◆ WHAT IS ASKED
Arrange every line of the records below as a Markdown table with two columns, No. and Line. Number the rows in order and leave out any blank lines.

— Start —

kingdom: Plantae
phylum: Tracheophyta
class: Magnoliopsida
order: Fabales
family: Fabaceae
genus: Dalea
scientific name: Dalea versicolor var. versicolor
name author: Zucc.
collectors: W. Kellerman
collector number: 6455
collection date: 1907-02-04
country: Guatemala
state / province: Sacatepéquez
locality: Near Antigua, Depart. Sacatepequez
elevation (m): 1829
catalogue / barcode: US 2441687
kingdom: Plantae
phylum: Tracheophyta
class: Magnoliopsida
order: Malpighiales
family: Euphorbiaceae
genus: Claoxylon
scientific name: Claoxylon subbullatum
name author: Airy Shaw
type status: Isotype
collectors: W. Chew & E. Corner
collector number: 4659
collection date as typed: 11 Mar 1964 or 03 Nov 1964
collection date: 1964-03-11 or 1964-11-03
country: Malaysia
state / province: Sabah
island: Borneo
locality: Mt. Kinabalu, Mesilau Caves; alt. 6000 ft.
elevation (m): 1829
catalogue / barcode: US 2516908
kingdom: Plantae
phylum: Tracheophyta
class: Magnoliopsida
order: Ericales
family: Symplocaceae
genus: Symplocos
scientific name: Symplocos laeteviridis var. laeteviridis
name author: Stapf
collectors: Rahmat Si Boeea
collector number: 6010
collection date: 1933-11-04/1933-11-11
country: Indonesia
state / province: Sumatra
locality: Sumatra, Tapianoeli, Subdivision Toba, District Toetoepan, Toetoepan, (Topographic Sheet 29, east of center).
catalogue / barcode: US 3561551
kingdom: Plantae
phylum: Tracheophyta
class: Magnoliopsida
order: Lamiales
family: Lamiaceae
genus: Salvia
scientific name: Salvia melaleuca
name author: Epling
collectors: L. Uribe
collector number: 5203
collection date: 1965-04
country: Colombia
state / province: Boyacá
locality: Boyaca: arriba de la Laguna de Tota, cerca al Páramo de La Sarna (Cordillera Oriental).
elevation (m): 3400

— End —

◆ PROBLEM SOLUTION
| No. | Line |
|---|---|
| 1 | kingdom: Plantae |
| 2 | phylum: Tracheophyta |
| 3 | class: Magnoliopsida |
| 4 | order: Fabales |
| 5 | family: Fabaceae |
| 6 | genus: Dalea |
| 7 | scientific name: Dalea versicolor var. versicolor |
| 8 | name author: Zucc. |
| 9 | collectors: W. Kellerman |
| 10 | collector number: 6455 |
| 11 | collection date: 1907-02-04 |
| 12 | country: Guatemala |
| 13 | state / province: Sacatepéquez |
| 14 | locality: Near Antigua, Depart. Sacatepequez |
| 15 | elevation (m): 1829 |
| 16 | catalogue / barcode: US 2441687 |
| 17 | kingdom: Plantae |
| 18 | phylum: Tracheophyta |
| 19 | class: Magnoliopsida |
| 20 | order: Malpighiales |
| 21 | family: Euphorbiaceae |
| 22 | genus: Claoxylon |
| 23 | scientific name: Claoxylon subbullatum |
| 24 | name author: Airy Shaw |
| 25 | type status: Isotype |
| 26 | collectors: W. Chew & E. Corner |
| 27 | collector number: 4659 |
| 28 | collection date as typed: 11 Mar 1964 or 03 Nov 1964 |
| 29 | collection date: 1964-03-11 or 1964-11-03 |
| 30 | country: Malaysia |
| 31 | state / province: Sabah |
| 32 | island: Borneo |
| 33 | locality: Mt. Kinabalu, Mesilau Caves; alt. 6000 ft. |
| 34 | elevation (m): 1829 |
| 35 | catalogue / barcode: US 2516908 |
| 36 | kingdom: Plantae |
| 37 | phylum: Tracheophyta |
| 38 | class: Magnoliopsida |
| 39 | order: Ericales |
| 40 | family: Symplocaceae |
| 41 | genus: Symplocos |
| 42 | scientific name: Symplocos laeteviridis var. laeteviridis |
| 43 | name author: Stapf |
| 44 | collectors: Rahmat Si Boeea |
| 45 | collector number: 6010 |
| 46 | collection date: 1933-11-04/1933-11-11 |
| 47 | country: Indonesia |
| 48 | state / province: Sumatra |
| 49 | locality: Sumatra, Tapianoeli, Subdivision Toba, District Toetoepan, Toetoepan, (Topographic Sheet 29, east of center). |
| 50 | catalogue / barcode: US 3561551 |
| 51 | kingdom: Plantae |
| 52 | phylum: Tracheophyta |
| 53 | class: Magnoliopsida |
| 54 | order: Lamiales |
| 55 | family: Lamiaceae |
| 56 | genus: Salvia |
| 57 | scientific name: Salvia melaleuca |
| 58 | name author: Epling |
| 59 | collectors: L. Uribe |
| 60 | collector number: 5203 |
| 61 | collection date: 1965-04 |
| 62 | country: Colombia |
| 63 | state / province: Boyacá |
| 64 | locality: Boyaca: arriba de la Laguna de Tota, cerca al Páramo de La Sarna (Cordillera Oriental). |
| 65 | elevation (m): 3400 |